There I was, looking nice and not bothering anybody, sometimes known as the “Whittle Way,” on an otherwise beautiful recent crisp fall morning, when the latest wave of banking insecurity swept through my soul.
I was in a great mood as I motored into the bank deposit line, about to cash a small check, when I spied a note on the bank depository window with this warning: “As of October such and such date, this bank branch will no longer be open on Saturdays.”
A cutback in weekday banking hours was also posted.
That advisory note sent up warning signals dating back to whirlwind days when my former locally owned bank was gobbled up in the nation’s current greed-induced glut days of banking take-overs and buy-outs.
For example, when Pinnacle took over Bank of the South, we mere depositors were initially advised our handy-dandy bank branch, filled with warm neighborhood banking professionals we knew personally, was about to close.
That’s when the Whittles, along with a swirl of other mere depositors, sounded a collective outcry: “OK, you can change the name of our bank, but leave our little handy-dandy branch bank alone!!!”

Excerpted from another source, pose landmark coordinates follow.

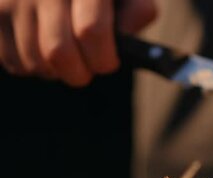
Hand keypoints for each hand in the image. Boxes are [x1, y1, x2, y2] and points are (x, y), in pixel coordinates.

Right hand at [0, 0, 156, 85]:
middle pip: (59, 52)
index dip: (103, 58)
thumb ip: (137, 11)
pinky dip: (30, 66)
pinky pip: (12, 61)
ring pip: (34, 61)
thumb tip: (128, 35)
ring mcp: (13, 1)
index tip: (108, 62)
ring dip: (54, 71)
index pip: (91, 31)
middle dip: (79, 73)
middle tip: (86, 68)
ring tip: (64, 56)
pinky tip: (40, 49)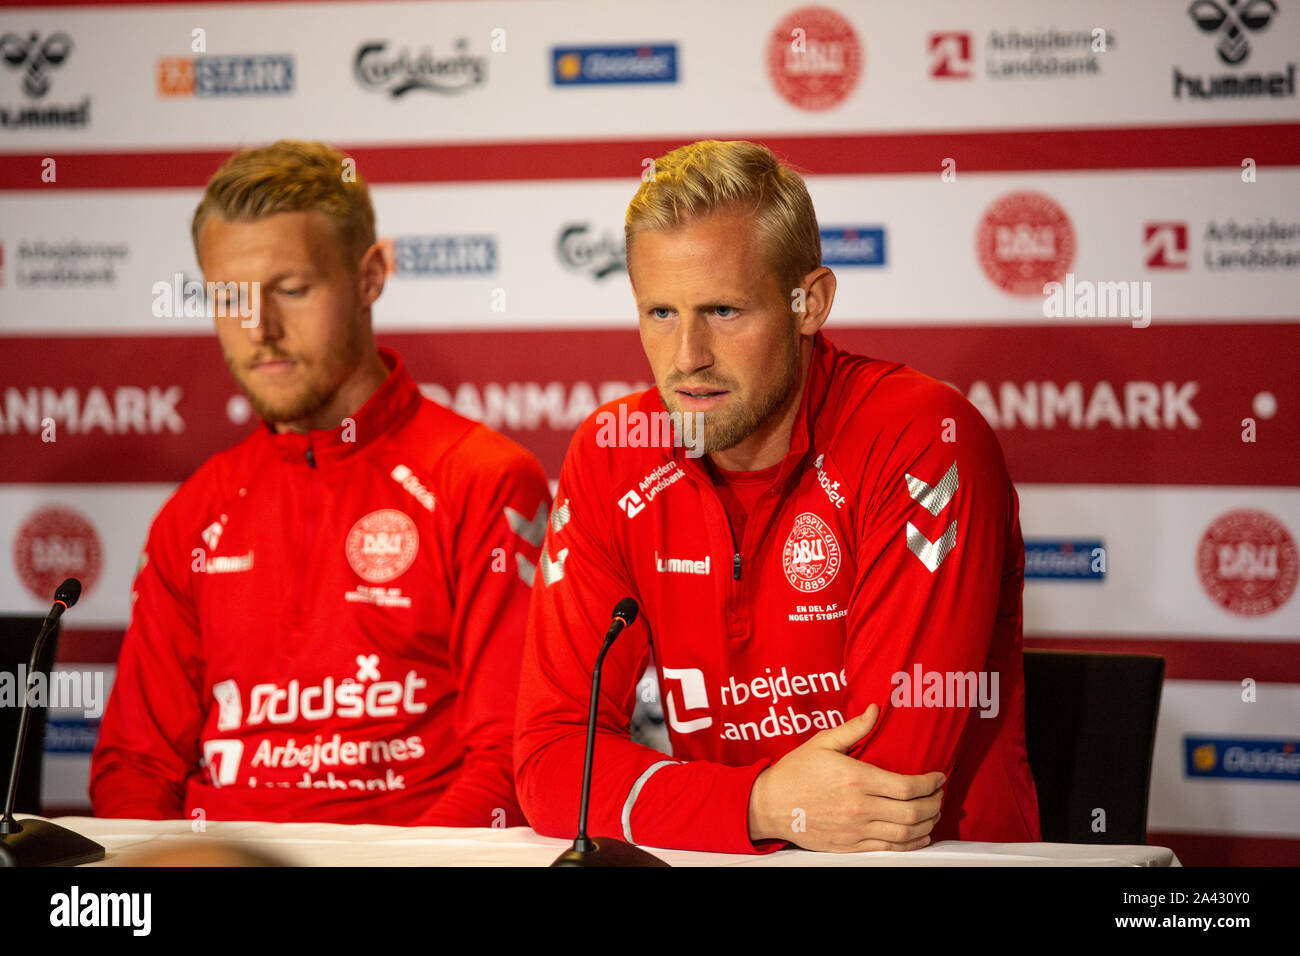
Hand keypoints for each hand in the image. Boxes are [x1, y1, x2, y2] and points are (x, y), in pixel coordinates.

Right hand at [746, 703, 945, 851]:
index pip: (907, 786)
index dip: (931, 784)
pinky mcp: (850, 846)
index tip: (939, 777)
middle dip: (935, 805)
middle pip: (912, 813)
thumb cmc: (795, 772)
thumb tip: (876, 709)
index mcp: (856, 778)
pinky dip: (910, 844)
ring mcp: (855, 830)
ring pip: (905, 834)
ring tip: (934, 814)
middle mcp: (859, 807)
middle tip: (940, 795)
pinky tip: (918, 836)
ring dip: (927, 825)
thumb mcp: (822, 742)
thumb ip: (854, 728)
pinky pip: (888, 849)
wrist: (770, 805)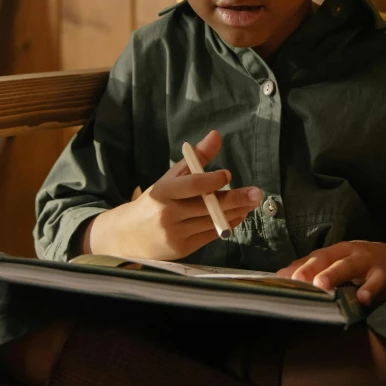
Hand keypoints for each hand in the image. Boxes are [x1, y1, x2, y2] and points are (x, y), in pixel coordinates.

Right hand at [85, 130, 261, 260]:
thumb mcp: (170, 177)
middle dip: (235, 199)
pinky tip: (236, 216)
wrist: (129, 234)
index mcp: (163, 191)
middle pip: (208, 206)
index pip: (192, 185)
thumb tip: (216, 135)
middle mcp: (168, 213)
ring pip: (213, 222)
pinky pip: (210, 235)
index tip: (227, 175)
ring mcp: (175, 233)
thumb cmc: (155, 200)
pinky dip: (225, 225)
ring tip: (249, 203)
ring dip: (235, 212)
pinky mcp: (182, 249)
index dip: (212, 180)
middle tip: (256, 194)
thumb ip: (195, 158)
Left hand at [277, 241, 385, 306]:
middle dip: (311, 268)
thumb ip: (309, 270)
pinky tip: (362, 299)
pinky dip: (370, 290)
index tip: (282, 279)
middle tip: (298, 280)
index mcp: (334, 251)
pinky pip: (377, 282)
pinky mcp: (384, 275)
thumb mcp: (335, 263)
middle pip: (327, 259)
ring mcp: (367, 262)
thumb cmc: (357, 264)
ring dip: (334, 274)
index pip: (313, 258)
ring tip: (321, 285)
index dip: (298, 268)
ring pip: (349, 266)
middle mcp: (348, 253)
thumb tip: (279, 277)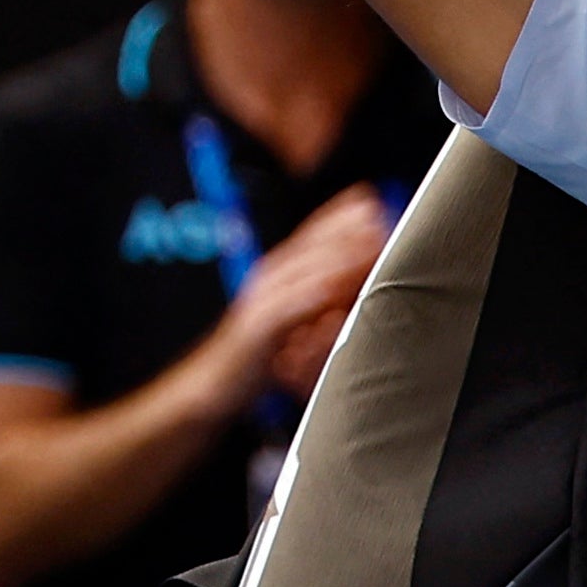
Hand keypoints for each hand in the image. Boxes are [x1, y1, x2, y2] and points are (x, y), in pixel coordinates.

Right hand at [199, 184, 392, 410]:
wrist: (211, 386)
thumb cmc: (255, 357)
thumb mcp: (290, 324)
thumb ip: (314, 301)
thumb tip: (351, 288)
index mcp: (277, 277)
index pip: (310, 237)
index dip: (339, 217)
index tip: (370, 200)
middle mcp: (269, 282)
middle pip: (309, 246)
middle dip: (342, 226)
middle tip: (375, 211)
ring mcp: (261, 302)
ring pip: (301, 271)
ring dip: (334, 255)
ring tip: (364, 242)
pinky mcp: (256, 330)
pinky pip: (284, 309)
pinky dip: (307, 296)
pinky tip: (329, 287)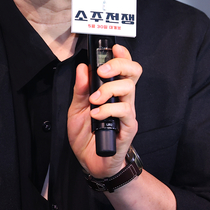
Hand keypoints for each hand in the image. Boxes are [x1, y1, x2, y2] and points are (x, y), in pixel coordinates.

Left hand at [67, 44, 141, 178]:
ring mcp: (127, 112)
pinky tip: (96, 115)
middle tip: (103, 70)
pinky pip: (124, 111)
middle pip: (134, 72)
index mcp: (112, 91)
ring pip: (129, 89)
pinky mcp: (128, 127)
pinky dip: (107, 110)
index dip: (123, 54)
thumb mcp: (75, 109)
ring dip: (108, 90)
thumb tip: (82, 68)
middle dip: (120, 64)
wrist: (90, 162)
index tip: (114, 47)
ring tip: (94, 100)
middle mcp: (123, 98)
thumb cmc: (86, 136)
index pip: (124, 67)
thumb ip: (80, 89)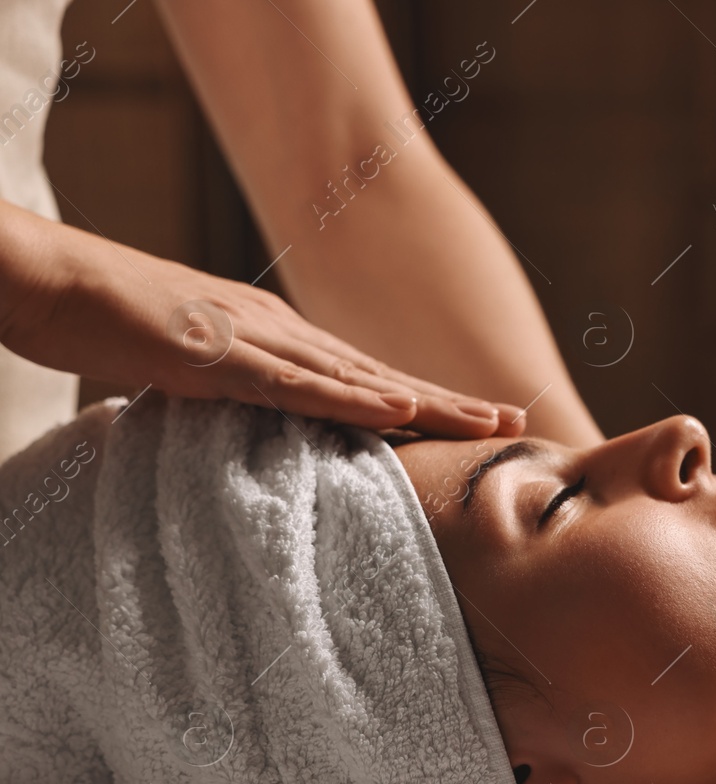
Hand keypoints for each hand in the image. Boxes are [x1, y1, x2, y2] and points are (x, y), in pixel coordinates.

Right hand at [0, 207, 524, 437]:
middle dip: (450, 402)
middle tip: (516, 422)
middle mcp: (282, 334)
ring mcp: (256, 342)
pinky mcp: (221, 357)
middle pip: (381, 377)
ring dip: (426, 403)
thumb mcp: (192, 366)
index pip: (364, 378)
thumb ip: (236, 389)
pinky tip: (399, 412)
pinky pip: (296, 386)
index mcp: (277, 339)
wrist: (51, 281)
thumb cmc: (112, 323)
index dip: (423, 401)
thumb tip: (263, 421)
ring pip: (358, 381)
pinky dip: (351, 401)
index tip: (476, 421)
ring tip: (487, 423)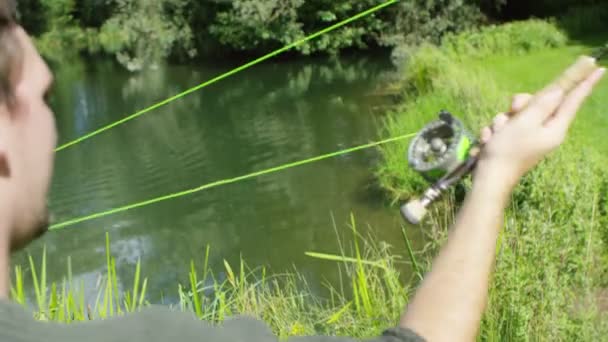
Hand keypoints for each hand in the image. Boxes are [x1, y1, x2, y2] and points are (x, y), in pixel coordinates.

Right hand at [475, 67, 605, 188]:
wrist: (488, 178)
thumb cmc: (508, 151)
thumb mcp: (525, 122)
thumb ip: (541, 105)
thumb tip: (558, 92)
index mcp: (554, 129)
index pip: (572, 101)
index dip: (583, 83)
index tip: (598, 68)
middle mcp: (544, 131)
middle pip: (538, 103)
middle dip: (520, 104)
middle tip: (513, 110)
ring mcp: (528, 136)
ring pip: (516, 114)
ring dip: (501, 121)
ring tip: (495, 135)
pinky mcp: (513, 141)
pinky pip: (505, 126)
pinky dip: (495, 132)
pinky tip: (490, 141)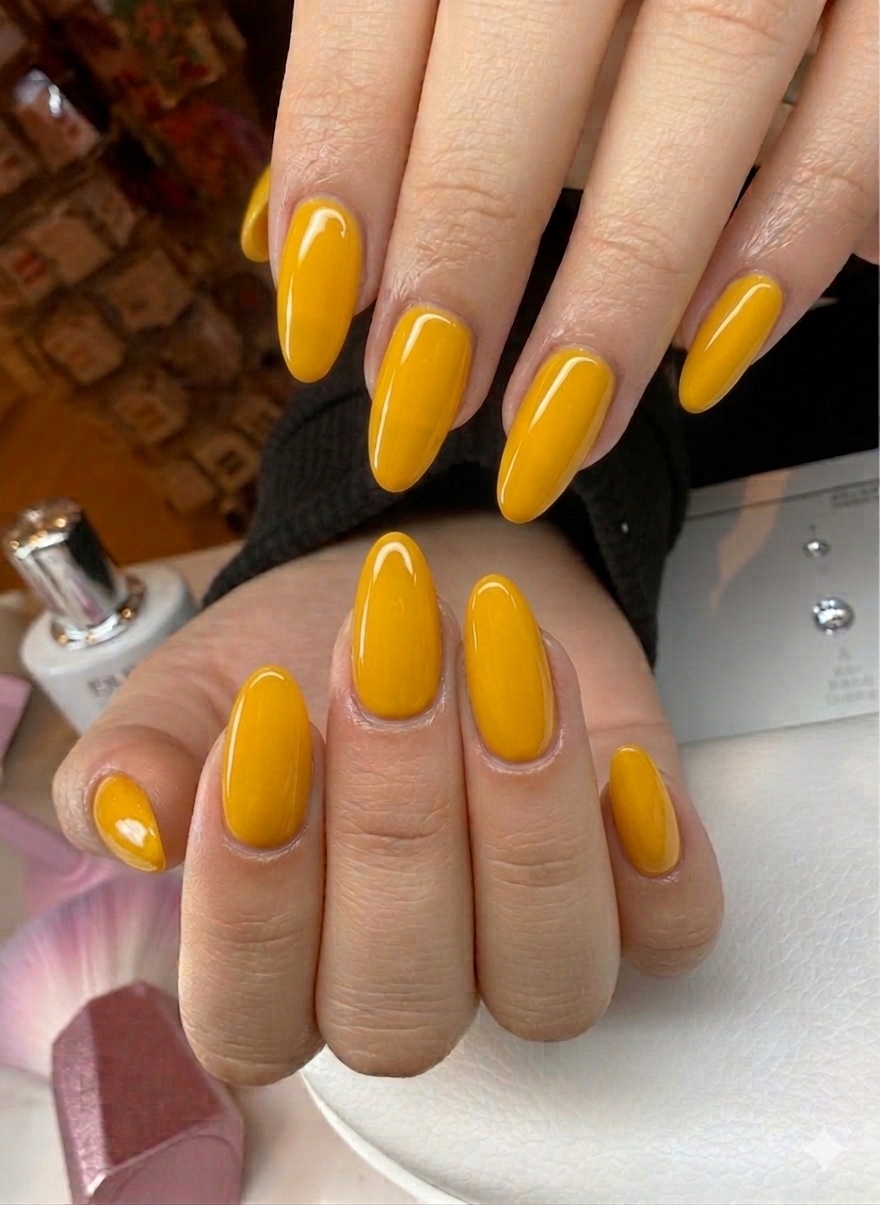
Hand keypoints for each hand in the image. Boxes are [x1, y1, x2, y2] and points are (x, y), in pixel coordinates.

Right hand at [53, 515, 721, 1082]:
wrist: (427, 581)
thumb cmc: (307, 644)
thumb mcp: (199, 683)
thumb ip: (142, 757)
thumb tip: (133, 822)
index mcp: (277, 964)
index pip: (254, 1013)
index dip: (257, 891)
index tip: (263, 716)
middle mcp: (405, 981)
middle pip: (404, 1007)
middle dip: (398, 817)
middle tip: (390, 648)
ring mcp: (526, 946)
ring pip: (550, 984)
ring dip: (528, 815)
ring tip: (499, 651)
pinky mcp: (636, 892)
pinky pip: (671, 936)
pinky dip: (654, 855)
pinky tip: (611, 752)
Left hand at [241, 0, 876, 520]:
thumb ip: (384, 63)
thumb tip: (285, 235)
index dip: (338, 166)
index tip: (315, 322)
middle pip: (528, 38)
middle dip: (465, 244)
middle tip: (420, 403)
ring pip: (709, 67)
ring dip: (621, 283)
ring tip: (555, 427)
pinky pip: (865, 99)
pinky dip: (795, 231)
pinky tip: (711, 351)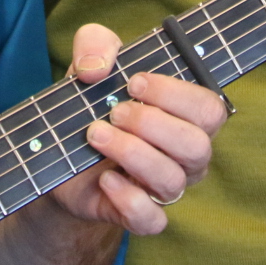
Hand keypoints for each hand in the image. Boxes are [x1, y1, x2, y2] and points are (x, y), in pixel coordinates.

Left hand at [49, 23, 226, 234]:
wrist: (56, 149)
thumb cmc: (90, 101)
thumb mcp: (89, 62)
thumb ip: (95, 44)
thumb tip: (96, 69)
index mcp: (186, 115)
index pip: (210, 108)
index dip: (174, 95)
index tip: (133, 83)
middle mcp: (184, 154)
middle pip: (197, 146)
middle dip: (151, 124)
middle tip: (115, 113)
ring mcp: (163, 186)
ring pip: (172, 180)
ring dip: (131, 153)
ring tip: (97, 135)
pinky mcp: (137, 214)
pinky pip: (151, 219)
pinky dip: (128, 198)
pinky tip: (105, 178)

A gaggle of depositors threatened to remove our modest accounts, in other words.
It wasn’t an outcry of our branch being merely handy to the community, the new bank gurus located somewhere up the mystical chain of high finance leading all the way up to New York and down to Atlanta and beyond global corporate seas, were about to change our bank branch location to a more dangerous high-traffic density major malfunction junction street intersection.
Simply stated, the new location would have been dangerous to drive in and out of, especially to us more vulnerable senior citizens.
Normally, this forum is not one of whines, moans and groans for I know, being that I’ve been paid to travel the world multiple times in a 45-year newspapering career, we still live in the greatest nation of freedoms in the world.
But, times are a-changing in today’s business world so fast, it makes ones’ head swirl with insecurity.
Long gone, is the old stand-by saying: “You can bank on that.”
The fireplug that sits nearest my home, for example, is way more secure in functionality than my bank, at least in my mind.
Next thing you know, our nation won’t have mail delivery on Saturdays.
Guess I’ll take up fishin’ on Saturdays, where I can at least deposit my frustrations on a trusty ditch bank.